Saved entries
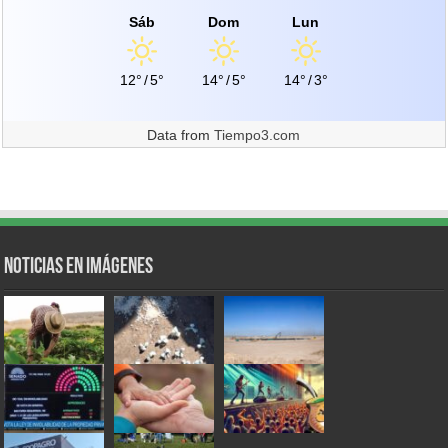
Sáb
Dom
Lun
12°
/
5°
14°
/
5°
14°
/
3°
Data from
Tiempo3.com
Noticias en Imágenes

==

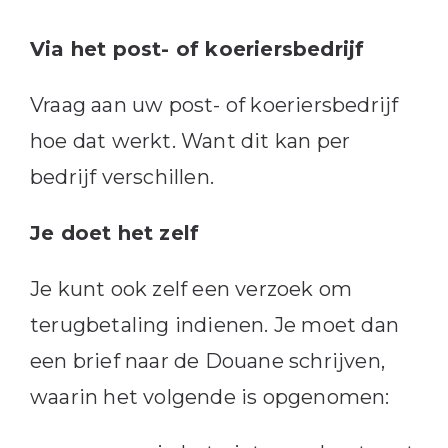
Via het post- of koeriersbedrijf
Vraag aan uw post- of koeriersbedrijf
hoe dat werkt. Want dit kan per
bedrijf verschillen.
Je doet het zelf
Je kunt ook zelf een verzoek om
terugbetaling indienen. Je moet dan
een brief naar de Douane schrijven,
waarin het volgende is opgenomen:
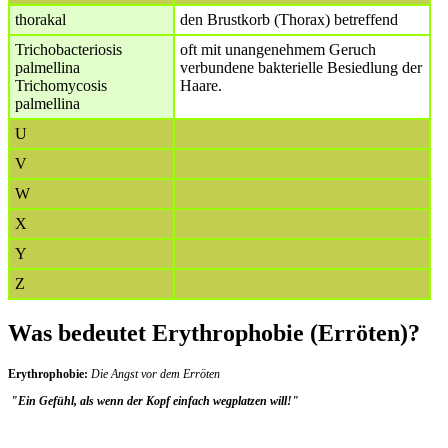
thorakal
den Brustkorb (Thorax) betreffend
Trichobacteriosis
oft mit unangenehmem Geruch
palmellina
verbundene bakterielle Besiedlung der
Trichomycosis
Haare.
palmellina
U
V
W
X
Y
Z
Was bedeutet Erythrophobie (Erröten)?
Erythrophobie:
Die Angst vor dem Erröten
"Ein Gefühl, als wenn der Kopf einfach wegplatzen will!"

...

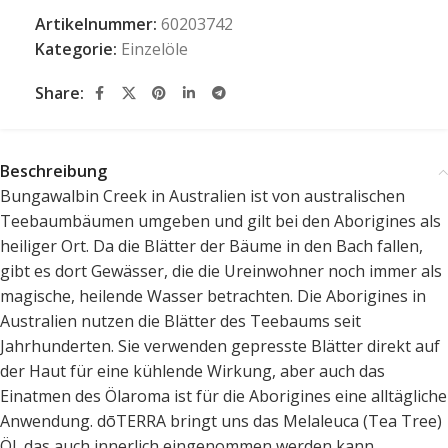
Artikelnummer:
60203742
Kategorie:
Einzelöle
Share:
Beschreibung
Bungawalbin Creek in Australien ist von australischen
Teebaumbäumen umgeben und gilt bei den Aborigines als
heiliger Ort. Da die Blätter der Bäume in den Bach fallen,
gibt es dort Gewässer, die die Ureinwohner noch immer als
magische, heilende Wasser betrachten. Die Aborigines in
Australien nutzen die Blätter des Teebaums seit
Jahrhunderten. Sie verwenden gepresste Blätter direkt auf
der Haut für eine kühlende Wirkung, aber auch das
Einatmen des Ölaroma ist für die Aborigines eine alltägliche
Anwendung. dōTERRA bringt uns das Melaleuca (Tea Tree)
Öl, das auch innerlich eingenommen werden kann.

* [Task brief] Output should consist of the lines above from the one with "hoe dat werkt. Want dit kan per" down to the one with "Trichomycosis", exact and without pictures.

* [Your solution]
hoe dat werkt. Want dit kan per
bedrijf verschillen.
Je doet het zelf
Je kunt ook zelf een verzoek om
terugbetaling indienen. Je moet dan
een brief naar de Douane schrijven,
waarin het volgende is opgenomen:
thorakal
den Brustkorb (Thorax) betreffend
Trichobacteriosis
oft mit unangenehmem Geruch
palmellina
verbundene bakterielle Besiedlung der
Trichomycosis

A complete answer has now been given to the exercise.